Handmade Bits and Spurs 590X150 Handmade Bits and Spurs

Custom Spurs Handmade by Bruce Cheaney Handmade Bits and Spurs

Custom Spurs handmade from start to finish using the stock removal method. What that means is that the spur shanks are torched out with a cutting torch then profiled on a belt grinder. The belt grinder used for making these custom spurs is shop made and uses a  2″ X 72″ with a 8″ serrated contact wheel for heavy stock removal using a 36 grit blue Norzon Blue {NorZon BlueFire} zirconia sanding belt.

The heel bands are also ground to shape using the belt grinder. The material for the heel bands is an aircraft alloy called 4130 it is the perfect metal for making spurs because it is a weldable material and will not crack when it is welded.  A unique feature of this metal is that is designed to be tough and have a lot of spring to it so it is ideal for spur making and the making of custom cowboy spurs.

Belt Grinder Handmade Bits and Spurs

This is a view of the work area in my bit and spur making shop in the fore front you will see a Baldor number one fourteen buffer that has been converted to a tool to grind out parts for spurs and bits as well as handmade knives as you can see there is a Bushcraft knife laying on the pedestal that is being profiled with the twelve inch cut off wheel.

The machine right behind this setup is a shop made 2″ X 72″ belt grinder / sander that has many uses for making bits and spurs as well as handmade knives and leather tools a machine like this is a must have to really get any work done in and efficient manner.

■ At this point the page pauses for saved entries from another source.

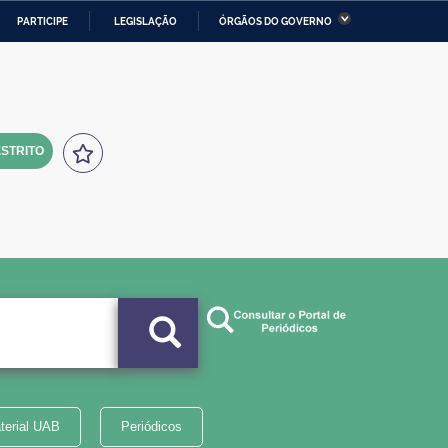
PARTICIPE
LEGISLAÇÃO
ÓRGÃOS DO GOVERNO
stério da Economia
Ministério da Infraestrutura
stério de Minas e Energia
Ministério da Ciência,
Tecnologia, Inovações e
Comunicações
STRITO
tério da Mulher, da Família
Secretaria-Geral
s Direitos Humanos
lto
terial UAB
Periódicos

On the left side of the picture you will see a Baldor number 410 B buffer with a 10″ sewn cotton buffing wheel the motor is a h 1-2/2 horse 3600 RPM that really has a lot of power for buffing and polishing handmade bits, spurs, buckles and other handmade silver and steel items.

The orange five gallon bucket has water in it for cooling metal as it is being ground to shape as I am grinding and shaping pieces of steel they get hot very quickly so I dip the piece in the water to keep it cool.  The work table at the back of the picture is where I stand to lay out the bit or spurs I am making and this table also serves as my welding table I have a Miller DX 250 Tig Welder that is to the right of this table and easy to reach to turn off and on and adjust if needed.

The work bench to the right is barely visible but it has a 4″ Wilton Shop vise mounted on it as well as a 6″ Wilton vise the steel work bench is 1/2″ thick by 3′ X 4′ and is the work table that I do my siver soldering on.

Handmade Spurs Layout of Patterns Handmade Bits and Spurs The metal pictured above is 1/2″ thick and 3″ wide it is what you call hot rolled steel which is a mild steel with a light crust on the outside but that does not affect anything because it needs to be taken down a little thinner anyway.

A lot of times when I am torching out spur shanks I go ahead and cut out a extra pair so I will have some on hand for the next time I make a pair of spurs like this.

The pattern is made of heavy poster board that I glue to layers together so it would be durable eventually I will transfer the white pattern to a tin pattern so it will last much longer and not deteriorate.

Handmade Spurs Layout of Spur Patterns Handmade Bits and Spurs The two long strips that are chalked out onto the steel are the heel bands for the custom spurs.  This pair of spurs will have an 1 1/4″ width band and the length is 9″ which is slightly over sized from my normal heel band which is usually 8 1/2″ for a regular man’s boot heel.

I use a Victor cutting torch for cutting these pieces out and once they are cut out I knock the slag off of them with my 2 X 72 belt grinder.  The material I use for the spur heel bands is a little tougher material to cut out because of the higher carbon content the metal is an Aircraft alloy called 4130 or Chrome Moly this is the metal that works the best for cowboy spurs that will be used hard everyday because the heel bands will hold their shape due to the springiness of the steel.